Ich wandte mich um. Dass Lelei mir in den Wettkampf folgen könnte, damit hatte ich nicht gerechnet. Doch da stand sie: Vor einer alten Hängebrücke, die über eine Schlucht hinweg zu dem entfernten, bewaldeten Plateau führte.

Ohne zu zögern, setzte ich mich in Bewegung, betrat die morschen Holzbalken, die bedenklich unter meinen Schuhen knarzten, und hangelte mich Stück für Stück vorwärts. Dabei konkurrierten meine Gedanken mit den tosenden Stromschnellen des Flusses am Fuße der Schlucht. Ich wusste weder wonach, noch wo ich überhaupt anfangen sollte, nach diesem Gegenstand zu suchen; er könnte überall und alles sein.

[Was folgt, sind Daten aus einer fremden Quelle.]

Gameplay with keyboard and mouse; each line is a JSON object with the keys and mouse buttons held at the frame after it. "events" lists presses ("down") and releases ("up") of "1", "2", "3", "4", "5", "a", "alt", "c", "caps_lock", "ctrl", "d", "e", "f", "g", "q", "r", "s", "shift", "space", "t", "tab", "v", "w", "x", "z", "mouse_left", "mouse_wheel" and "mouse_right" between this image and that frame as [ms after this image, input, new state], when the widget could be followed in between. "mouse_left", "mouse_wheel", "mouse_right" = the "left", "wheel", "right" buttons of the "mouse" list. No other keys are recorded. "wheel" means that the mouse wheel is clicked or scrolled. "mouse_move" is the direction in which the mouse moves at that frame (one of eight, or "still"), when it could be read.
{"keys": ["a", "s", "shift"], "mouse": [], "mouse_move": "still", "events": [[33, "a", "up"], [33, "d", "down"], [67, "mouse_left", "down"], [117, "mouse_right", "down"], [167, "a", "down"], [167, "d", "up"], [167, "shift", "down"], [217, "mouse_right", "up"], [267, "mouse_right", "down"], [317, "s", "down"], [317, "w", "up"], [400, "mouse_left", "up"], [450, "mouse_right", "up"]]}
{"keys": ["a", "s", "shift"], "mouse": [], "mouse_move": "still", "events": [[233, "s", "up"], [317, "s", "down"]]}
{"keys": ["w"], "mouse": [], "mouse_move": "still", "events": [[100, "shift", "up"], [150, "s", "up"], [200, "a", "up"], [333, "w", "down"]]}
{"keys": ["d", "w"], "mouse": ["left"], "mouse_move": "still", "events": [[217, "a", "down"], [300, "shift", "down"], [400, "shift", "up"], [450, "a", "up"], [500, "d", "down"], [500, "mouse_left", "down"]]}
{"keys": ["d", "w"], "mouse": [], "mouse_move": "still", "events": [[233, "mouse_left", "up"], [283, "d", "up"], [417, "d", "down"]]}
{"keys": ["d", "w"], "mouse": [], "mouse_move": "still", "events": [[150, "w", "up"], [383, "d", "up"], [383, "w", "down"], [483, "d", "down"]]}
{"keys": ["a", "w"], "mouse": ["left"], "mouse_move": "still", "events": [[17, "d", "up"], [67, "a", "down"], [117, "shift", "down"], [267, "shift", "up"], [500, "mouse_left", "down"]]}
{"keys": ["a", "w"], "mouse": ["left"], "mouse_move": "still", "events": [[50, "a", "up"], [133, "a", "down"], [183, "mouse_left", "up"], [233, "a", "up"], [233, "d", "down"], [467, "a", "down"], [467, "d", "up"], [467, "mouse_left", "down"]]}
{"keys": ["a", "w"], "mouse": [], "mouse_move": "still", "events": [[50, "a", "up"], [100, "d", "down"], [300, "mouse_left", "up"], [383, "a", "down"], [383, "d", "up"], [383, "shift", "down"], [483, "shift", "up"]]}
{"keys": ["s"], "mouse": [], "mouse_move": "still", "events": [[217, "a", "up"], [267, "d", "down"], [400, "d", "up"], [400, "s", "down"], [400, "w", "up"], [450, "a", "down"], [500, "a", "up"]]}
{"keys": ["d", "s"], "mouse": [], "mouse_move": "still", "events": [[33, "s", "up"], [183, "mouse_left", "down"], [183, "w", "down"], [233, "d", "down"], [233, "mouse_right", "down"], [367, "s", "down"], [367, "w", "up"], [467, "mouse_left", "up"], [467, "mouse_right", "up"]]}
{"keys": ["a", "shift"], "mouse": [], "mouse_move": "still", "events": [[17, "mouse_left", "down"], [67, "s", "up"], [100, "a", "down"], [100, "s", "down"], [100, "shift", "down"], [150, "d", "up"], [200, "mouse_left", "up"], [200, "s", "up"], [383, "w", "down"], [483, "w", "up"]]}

Aber es brachte nichts, sich jetzt verrückt zu machen. Irgendwo musste ich schließlich anfangen. Also folgte ich dem Pfad am Ende der Brücke, der mich direkt in den Wald führte. Die Welt versank in Zwielicht und die erdrückende Stille, welche über den schwarzroten Kronen der Ahornbäume lag, jagte mir Schauder das Rückgrat hinunter.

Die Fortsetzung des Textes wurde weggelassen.